Basra Körfezi'ni Hint Okyanusu'na bağlayan Hürmüz Boğazı, küresel enerji sektörü için hayati bir rotadır. Euro News'e göre , dünya petrolünün yaklaşık %20'si (günde 20 milyon varile eşdeğer) ve küresel sıvılaştırılmış doğal gazın (LNG) %30'u Hürmüz Boğazı'ndan taşınmaktadır.

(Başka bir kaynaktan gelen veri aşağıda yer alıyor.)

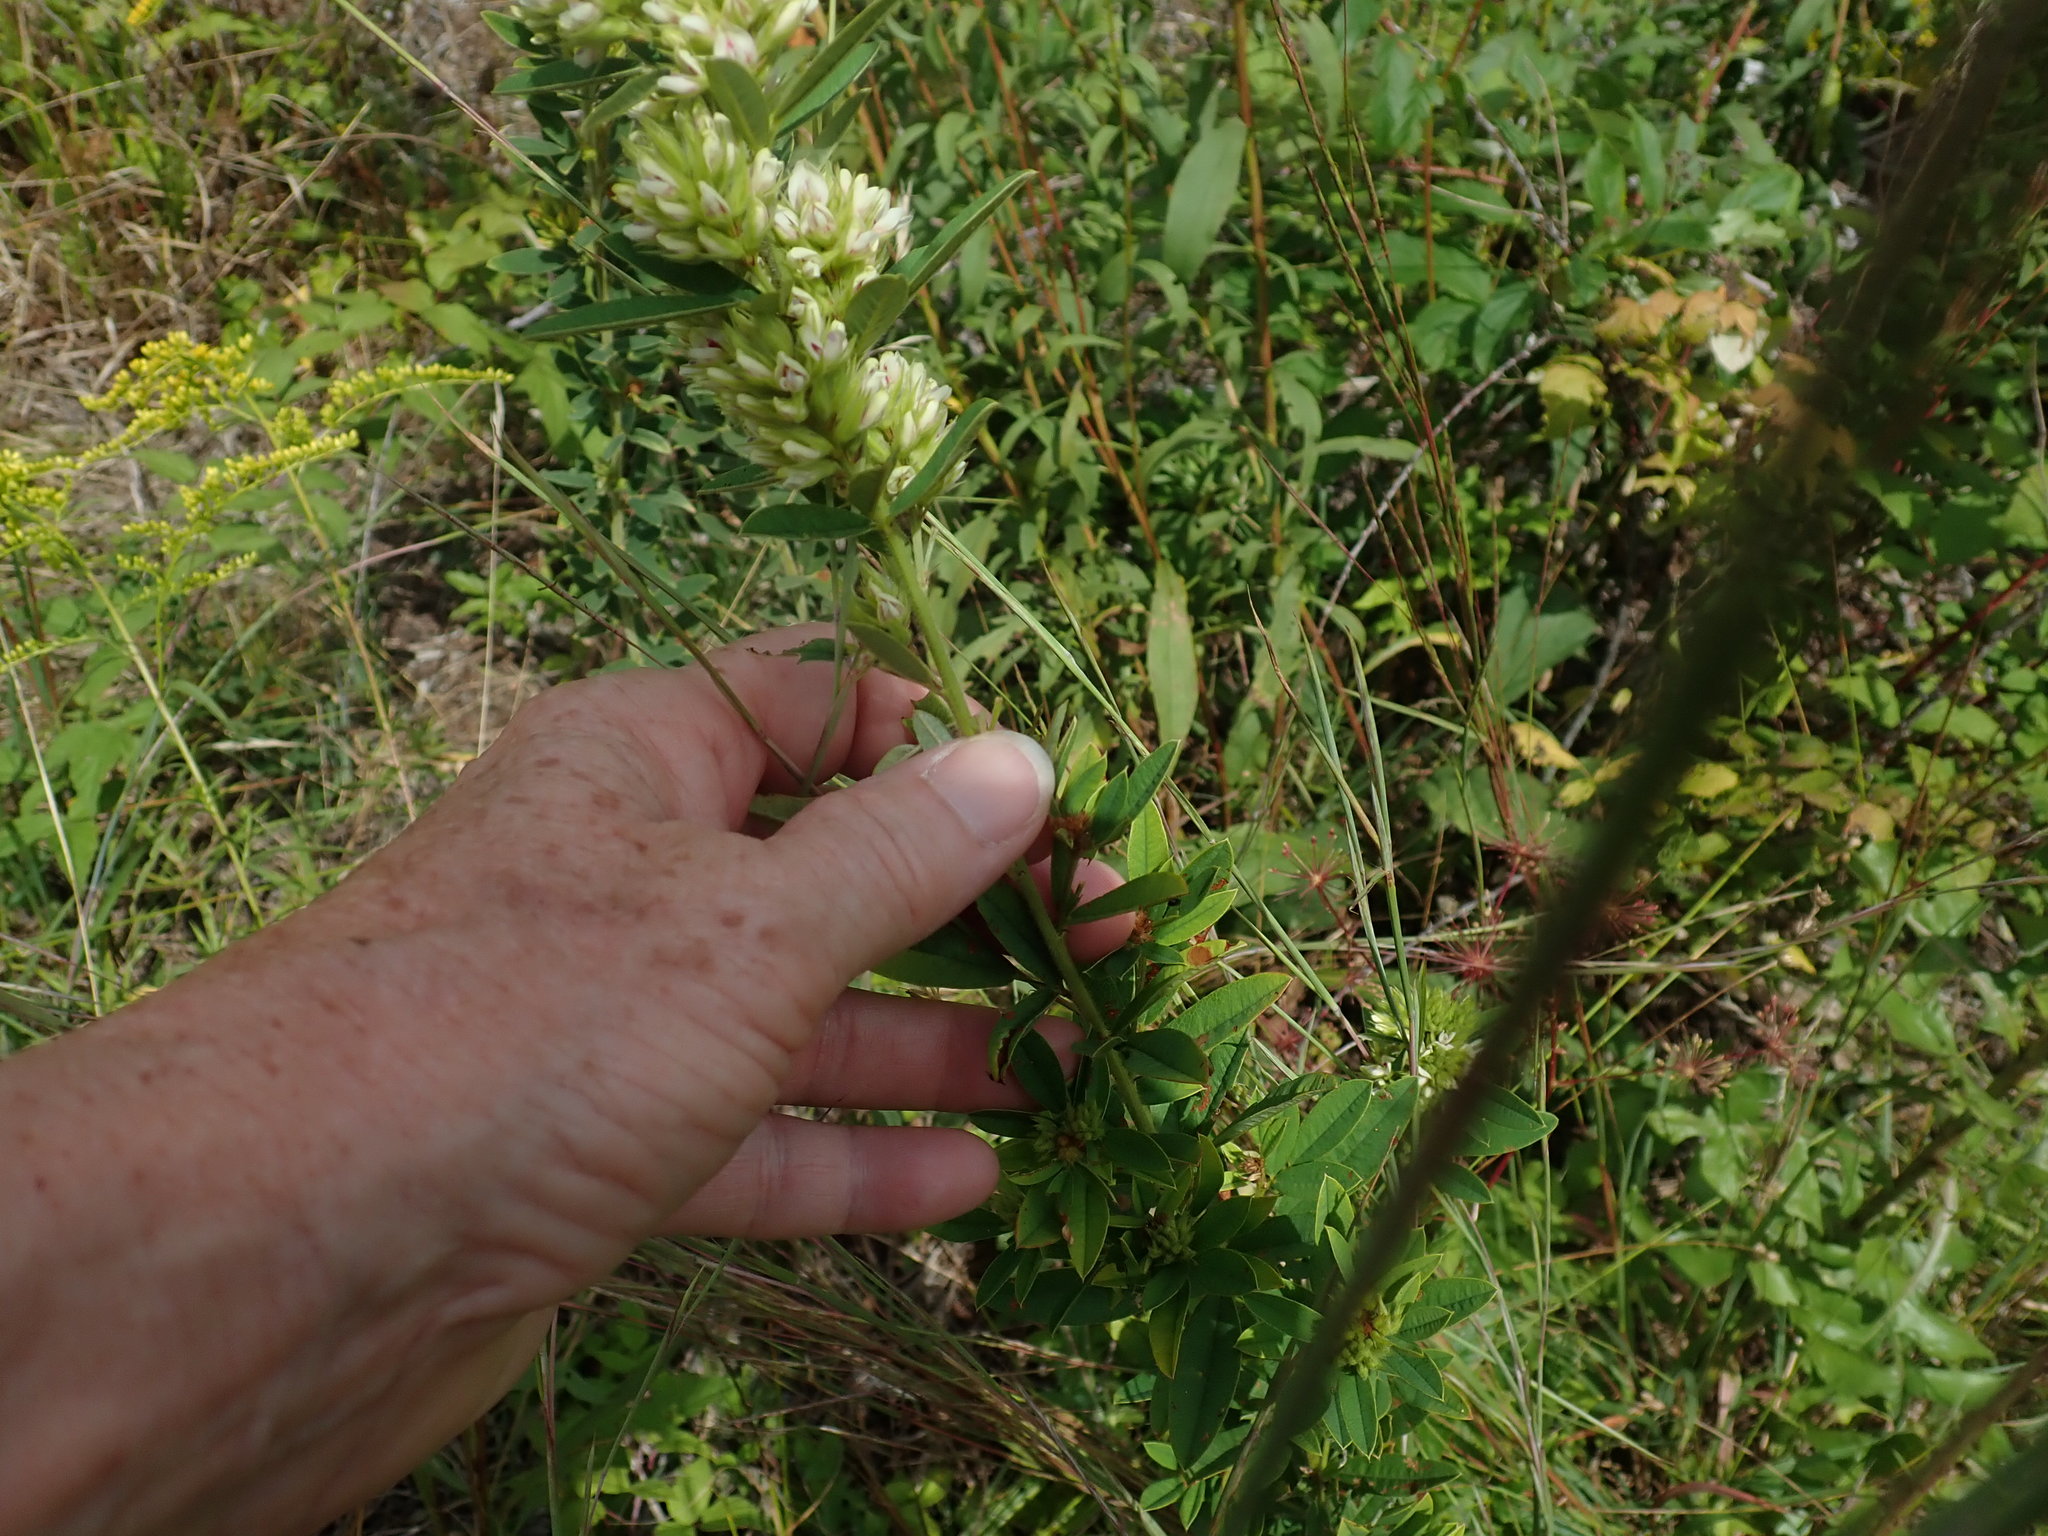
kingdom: Plantae
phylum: Tracheophyta
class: Magnoliopsida
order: Fabales
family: Fabaceae
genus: Lespedeza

Suudi Arabistan, BAE, Kuveyt, Katar ve İran gibi büyük petrol ihracatçıları, petrollerini uluslararası pazara ulaştırmak için Hürmüz Boğazı'na güveniyor. En dar noktası sadece 33 km genişliğinde olan bu boğaz, enerji ticaretinin "boğazı" olarak kabul ediliyor ve burada herhangi bir aksama ciddi sonuçlara yol açabilir.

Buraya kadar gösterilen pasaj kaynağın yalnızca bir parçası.